On the way out of town we stopped at a small roadside diner in Salford, north of Tillsonburg and just a mile from the 401. He order bacon and eggs and I had toast and jam with an orange juice. I recall him bantering with the waitress behind the counter. He had been there before. He paid for our breakfast and on the way out the door quipped “screw ya later” to the waitress.
This guy was so cool. How lucky was I too be on this trip!!
That was one of the last things I remember in the following 2 days. By the time we were in Kitchener I was asleep. For the life of me I could not keep my eyes open. I tried. I apologized for being so sleepy. After all, he asked me to come along to keep him company. As hard as I tried, I could not stay awake. I would wake briefly and soon fall back to sleep.
At some point late that day or early evening we arrived at our destination in Quebec City. I have no memory of the trip. I don’t recall stopping for lunch or dinner, though we may have. I don’t recall discussing the scenery, the landscape, the road signs, the language changes, sports, cribbage……..anything at all.
Load delivered, it would be a quick turnaround.
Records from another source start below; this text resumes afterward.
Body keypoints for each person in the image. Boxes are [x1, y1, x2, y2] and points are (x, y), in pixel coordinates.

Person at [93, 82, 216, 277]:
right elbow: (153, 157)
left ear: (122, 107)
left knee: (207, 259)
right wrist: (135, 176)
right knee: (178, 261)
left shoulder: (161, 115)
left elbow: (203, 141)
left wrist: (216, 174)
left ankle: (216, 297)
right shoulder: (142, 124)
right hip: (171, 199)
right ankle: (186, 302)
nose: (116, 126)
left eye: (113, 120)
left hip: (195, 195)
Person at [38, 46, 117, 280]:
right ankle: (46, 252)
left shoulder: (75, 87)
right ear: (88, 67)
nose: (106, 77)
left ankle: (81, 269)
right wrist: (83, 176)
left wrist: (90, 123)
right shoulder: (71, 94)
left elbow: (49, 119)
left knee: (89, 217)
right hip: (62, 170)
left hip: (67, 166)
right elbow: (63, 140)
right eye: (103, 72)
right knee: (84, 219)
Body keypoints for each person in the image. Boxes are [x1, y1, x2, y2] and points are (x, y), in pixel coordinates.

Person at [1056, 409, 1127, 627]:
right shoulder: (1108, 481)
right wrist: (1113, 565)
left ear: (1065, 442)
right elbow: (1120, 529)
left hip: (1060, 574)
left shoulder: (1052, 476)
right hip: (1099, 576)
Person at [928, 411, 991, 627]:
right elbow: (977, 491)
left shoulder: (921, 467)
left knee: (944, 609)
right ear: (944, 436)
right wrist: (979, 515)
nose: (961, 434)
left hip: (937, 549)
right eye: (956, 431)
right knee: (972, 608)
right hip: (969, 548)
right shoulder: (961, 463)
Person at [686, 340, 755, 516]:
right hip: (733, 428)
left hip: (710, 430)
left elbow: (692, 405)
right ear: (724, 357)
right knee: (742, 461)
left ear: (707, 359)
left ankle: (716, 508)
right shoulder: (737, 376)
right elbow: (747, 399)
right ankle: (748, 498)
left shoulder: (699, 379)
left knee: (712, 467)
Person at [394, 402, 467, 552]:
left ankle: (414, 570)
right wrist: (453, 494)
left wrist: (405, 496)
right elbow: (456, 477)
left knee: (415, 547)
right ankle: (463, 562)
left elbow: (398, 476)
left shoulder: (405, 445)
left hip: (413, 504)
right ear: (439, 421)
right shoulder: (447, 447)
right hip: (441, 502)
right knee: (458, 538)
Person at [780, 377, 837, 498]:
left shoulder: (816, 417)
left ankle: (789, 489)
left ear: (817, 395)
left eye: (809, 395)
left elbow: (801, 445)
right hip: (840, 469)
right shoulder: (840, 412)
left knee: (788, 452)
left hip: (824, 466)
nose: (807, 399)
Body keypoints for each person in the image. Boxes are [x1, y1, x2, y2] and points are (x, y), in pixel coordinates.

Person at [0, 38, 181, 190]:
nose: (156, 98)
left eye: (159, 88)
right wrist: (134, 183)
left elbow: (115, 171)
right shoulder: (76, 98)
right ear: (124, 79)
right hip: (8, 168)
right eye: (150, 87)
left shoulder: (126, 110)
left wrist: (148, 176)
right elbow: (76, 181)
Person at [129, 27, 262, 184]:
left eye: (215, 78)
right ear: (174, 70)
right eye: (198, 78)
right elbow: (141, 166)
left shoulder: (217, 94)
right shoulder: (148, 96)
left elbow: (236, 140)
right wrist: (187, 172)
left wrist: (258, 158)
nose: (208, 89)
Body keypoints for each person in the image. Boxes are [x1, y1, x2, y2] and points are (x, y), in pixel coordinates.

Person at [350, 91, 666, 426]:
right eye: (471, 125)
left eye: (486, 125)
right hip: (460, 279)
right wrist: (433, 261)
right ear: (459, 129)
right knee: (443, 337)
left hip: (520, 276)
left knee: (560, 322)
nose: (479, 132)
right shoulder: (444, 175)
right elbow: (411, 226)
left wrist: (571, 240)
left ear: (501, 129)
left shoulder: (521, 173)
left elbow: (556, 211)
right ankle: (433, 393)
We began the return trip.
Late that night or early morning, I vaguely recall stopping at a roadside motel. It may have been in Quebec – I suspect it was. I remember, because I had to get out of the truck to stumble into the motel room. One bed or 2? I don’t know. I was so tired, all I wanted to do was sleep.
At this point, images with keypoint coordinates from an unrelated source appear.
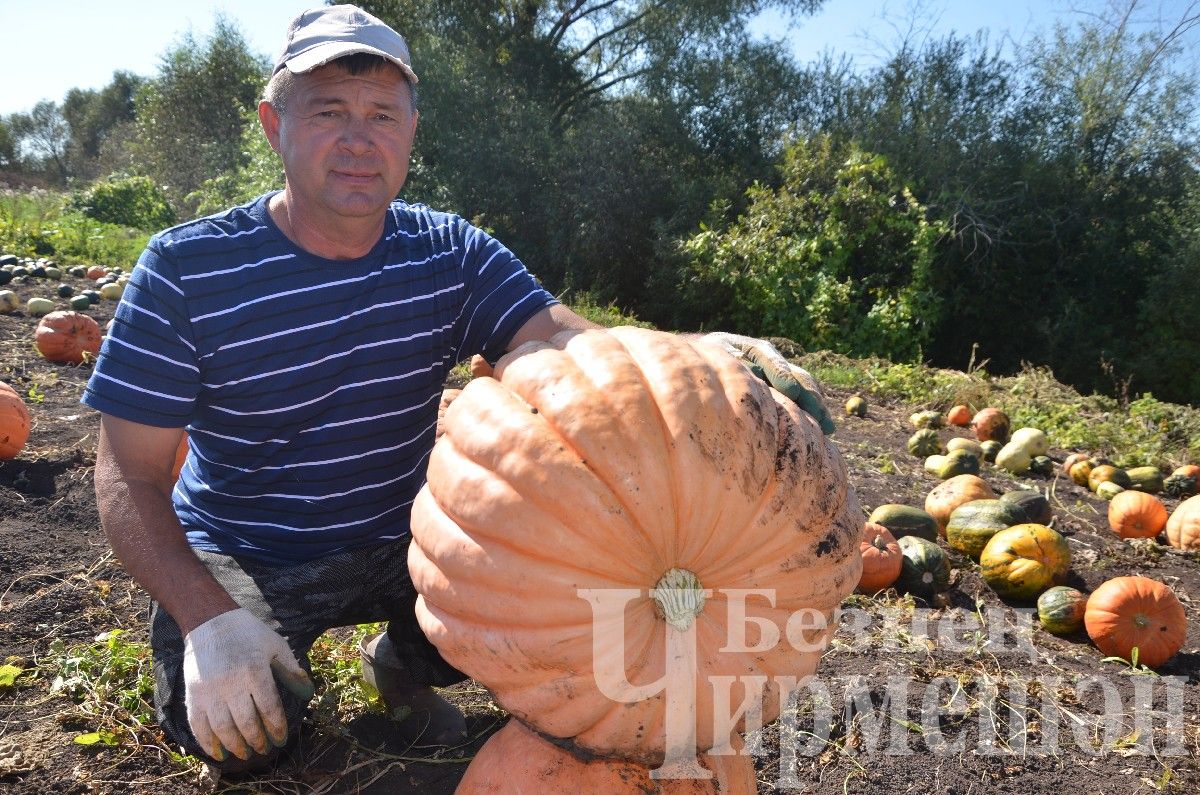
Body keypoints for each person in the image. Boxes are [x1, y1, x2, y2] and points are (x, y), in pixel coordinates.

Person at [82, 3, 833, 777]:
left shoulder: (447, 251)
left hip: (403, 542)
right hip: (248, 548)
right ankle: (245, 654)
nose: (357, 139)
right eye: (330, 111)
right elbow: (126, 474)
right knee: (239, 736)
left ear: (411, 131)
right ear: (276, 125)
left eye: (382, 114)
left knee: (555, 594)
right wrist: (209, 620)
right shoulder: (186, 270)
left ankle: (403, 664)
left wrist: (698, 357)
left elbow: (565, 343)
No matter how much I slept, I wanted to sleep some more. I was embarrassed and continued to apologize. I was so sorry that I was no companionship – or was I?
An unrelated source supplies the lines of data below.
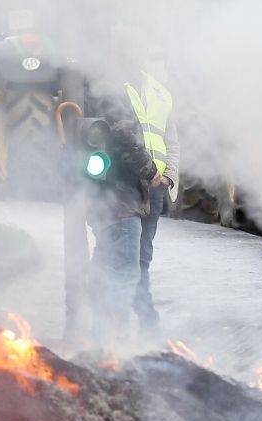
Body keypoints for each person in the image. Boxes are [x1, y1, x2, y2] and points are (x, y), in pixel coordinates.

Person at [82, 80, 160, 347]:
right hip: (122, 202)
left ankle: (99, 338)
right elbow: (126, 137)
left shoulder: (86, 88)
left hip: (101, 204)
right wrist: (151, 172)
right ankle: (116, 342)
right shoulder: (111, 91)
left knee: (104, 267)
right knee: (124, 272)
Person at [127, 49, 180, 334]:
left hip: (156, 188)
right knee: (125, 250)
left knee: (143, 252)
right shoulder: (117, 90)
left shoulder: (161, 93)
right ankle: (143, 314)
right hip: (128, 183)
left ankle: (141, 310)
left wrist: (169, 176)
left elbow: (170, 140)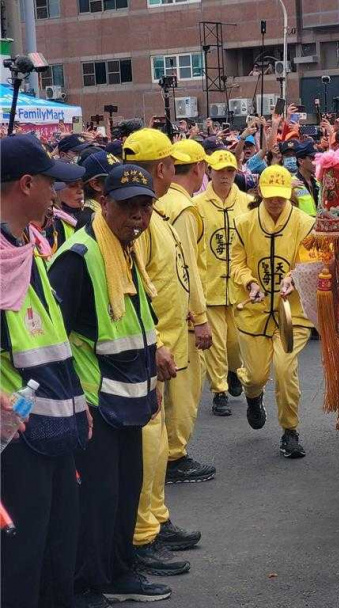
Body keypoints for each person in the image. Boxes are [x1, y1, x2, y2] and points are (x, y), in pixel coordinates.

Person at [49, 164, 173, 605]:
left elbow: (137, 317)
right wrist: (72, 401)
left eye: (145, 205)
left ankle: (119, 572)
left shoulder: (126, 249)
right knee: (97, 501)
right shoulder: (80, 257)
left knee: (123, 495)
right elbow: (55, 336)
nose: (138, 216)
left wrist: (155, 354)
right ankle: (88, 583)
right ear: (104, 204)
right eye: (128, 206)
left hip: (129, 396)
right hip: (94, 402)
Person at [0, 135, 90, 608]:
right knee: (22, 557)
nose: (57, 192)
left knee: (59, 543)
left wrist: (76, 402)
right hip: (17, 434)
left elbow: (53, 338)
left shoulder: (25, 246)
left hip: (56, 422)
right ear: (27, 184)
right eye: (51, 182)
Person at [122, 129, 203, 576]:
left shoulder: (152, 217)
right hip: (151, 351)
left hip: (163, 347)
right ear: (164, 168)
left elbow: (176, 277)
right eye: (172, 162)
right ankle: (143, 534)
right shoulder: (138, 221)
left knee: (156, 445)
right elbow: (135, 294)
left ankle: (156, 521)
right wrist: (157, 344)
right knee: (150, 447)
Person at [231, 165, 315, 458]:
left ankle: (290, 431)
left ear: (290, 194)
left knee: (284, 368)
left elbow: (311, 261)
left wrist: (295, 276)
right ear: (260, 194)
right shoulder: (244, 224)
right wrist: (249, 282)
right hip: (254, 311)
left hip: (291, 313)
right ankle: (253, 397)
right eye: (270, 197)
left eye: (281, 196)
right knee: (255, 377)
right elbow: (236, 263)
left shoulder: (305, 223)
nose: (276, 202)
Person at [157, 138, 216, 484]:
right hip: (183, 312)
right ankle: (174, 455)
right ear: (199, 168)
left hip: (172, 309)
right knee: (184, 389)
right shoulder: (182, 209)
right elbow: (187, 268)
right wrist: (201, 316)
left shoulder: (165, 202)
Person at [193, 149, 252, 416]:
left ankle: (233, 370)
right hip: (211, 283)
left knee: (236, 341)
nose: (225, 177)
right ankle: (219, 390)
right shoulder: (197, 206)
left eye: (230, 171)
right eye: (220, 171)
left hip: (240, 286)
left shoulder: (248, 203)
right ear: (210, 172)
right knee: (215, 342)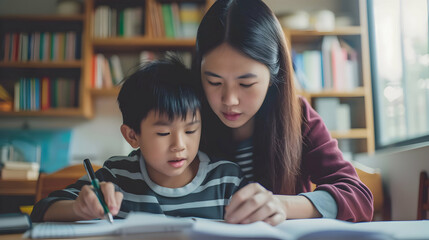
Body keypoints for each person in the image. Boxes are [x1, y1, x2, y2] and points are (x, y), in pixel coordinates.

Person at [194, 0, 373, 226]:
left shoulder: (298, 117)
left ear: (273, 75)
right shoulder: (185, 118)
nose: (230, 100)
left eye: (246, 83)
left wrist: (283, 205)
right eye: (214, 81)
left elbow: (358, 196)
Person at [30, 57, 247, 222]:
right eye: (163, 133)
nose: (179, 145)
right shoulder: (116, 176)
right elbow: (42, 209)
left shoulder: (226, 180)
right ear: (132, 135)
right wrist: (77, 208)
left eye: (190, 131)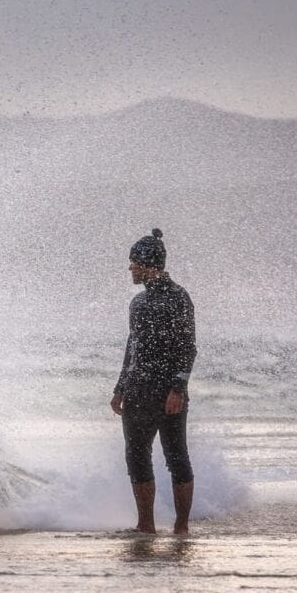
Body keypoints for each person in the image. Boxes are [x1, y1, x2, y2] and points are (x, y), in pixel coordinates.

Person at [110, 229, 197, 535]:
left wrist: (178, 389)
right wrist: (119, 388)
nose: (130, 268)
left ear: (149, 264)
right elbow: (132, 346)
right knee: (136, 456)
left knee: (176, 456)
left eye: (134, 262)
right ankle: (145, 524)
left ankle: (181, 526)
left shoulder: (178, 297)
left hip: (166, 393)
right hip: (137, 391)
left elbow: (188, 347)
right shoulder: (138, 302)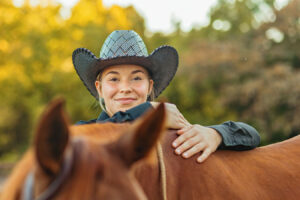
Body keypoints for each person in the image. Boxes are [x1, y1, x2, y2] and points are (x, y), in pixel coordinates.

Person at [72, 30, 260, 163]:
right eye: (114, 79)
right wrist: (146, 112)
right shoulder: (84, 134)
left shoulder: (171, 133)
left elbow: (251, 135)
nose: (125, 88)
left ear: (149, 86)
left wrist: (216, 134)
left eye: (136, 78)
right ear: (99, 88)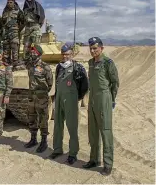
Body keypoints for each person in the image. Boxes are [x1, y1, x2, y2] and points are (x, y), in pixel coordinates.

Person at [83, 37, 119, 176]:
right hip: (92, 98)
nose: (92, 51)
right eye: (91, 48)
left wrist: (111, 99)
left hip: (104, 98)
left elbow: (115, 82)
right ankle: (94, 159)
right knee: (92, 131)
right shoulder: (91, 63)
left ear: (101, 48)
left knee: (105, 131)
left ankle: (108, 164)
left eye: (95, 48)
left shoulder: (108, 63)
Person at [49, 43, 89, 164]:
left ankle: (73, 153)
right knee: (58, 125)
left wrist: (78, 97)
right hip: (59, 98)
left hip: (71, 99)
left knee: (72, 127)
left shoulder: (78, 67)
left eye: (67, 54)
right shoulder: (59, 67)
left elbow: (85, 85)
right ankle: (57, 149)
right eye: (63, 54)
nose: (65, 56)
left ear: (71, 54)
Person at [24, 44, 53, 153]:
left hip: (41, 97)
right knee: (31, 117)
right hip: (31, 96)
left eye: (34, 52)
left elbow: (50, 83)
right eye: (31, 51)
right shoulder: (30, 66)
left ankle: (44, 141)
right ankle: (33, 139)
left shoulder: (45, 67)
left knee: (43, 119)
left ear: (39, 54)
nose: (32, 53)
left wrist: (42, 92)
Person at [1, 0, 25, 71]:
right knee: (6, 52)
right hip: (6, 35)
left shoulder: (18, 11)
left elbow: (23, 21)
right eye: (8, 2)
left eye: (11, 2)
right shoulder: (4, 12)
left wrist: (18, 28)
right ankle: (6, 67)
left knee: (15, 50)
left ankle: (15, 67)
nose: (9, 3)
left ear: (14, 3)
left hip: (14, 34)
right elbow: (2, 22)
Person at [22, 0, 45, 64]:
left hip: (35, 26)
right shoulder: (25, 8)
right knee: (26, 45)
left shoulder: (37, 5)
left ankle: (37, 61)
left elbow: (42, 16)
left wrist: (38, 26)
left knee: (36, 45)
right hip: (27, 27)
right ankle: (26, 61)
In the early morning, perhaps around dawn, we got up and back into the rig. It would be another long day and I was determined to stay awake for the trip home. We stopped somewhere for breakfast – more orange juice. My eyelids continued to betray me and felt like massive curtains were being pulled over them time and again. The darkness was all consuming. Again, I have no recollection of conversation, scenery, the trip – nothing.
After a whirlwind 36 hours or so, we arrived back home late afternoon or early evening. He dropped me off at my house and I once again apologized profusely, thinking I will never have another opportunity like this again. I had let him down. What a bore I was!
Dad greeted me and asked how the trip was. I explained that I didn’t remember too much – I was asleep much of the time. I blamed it on the sun, constantly beaming through the window of the big rig. As hard as I tried I could not stay awake. I felt so badly for this man that went out of his way to take me on such a wonderful adventure.
It all seemed so innocent. Perhaps it was. Given that I don’t have irrefutable proof, I will not divulge his name. Though I have wondered hundreds of times throughout my life if I had been molested. Other kids my age from the area may recognize the pattern. I know there were others that went on trips with him, but I don’t know if they had the same experience I did.
The modus operandi of gaining trust of a minor is a well documented pattern of predatory behavior.
Several years later, this same man was accused of sexual assault of a minor.
Coincidence? Or something more nefarious?
I can’t say that I have ever suffered trauma, physical, emotional or otherwise. But I have always wondered about that sleepy trip to Quebec City.
Maybe some things are better unknown.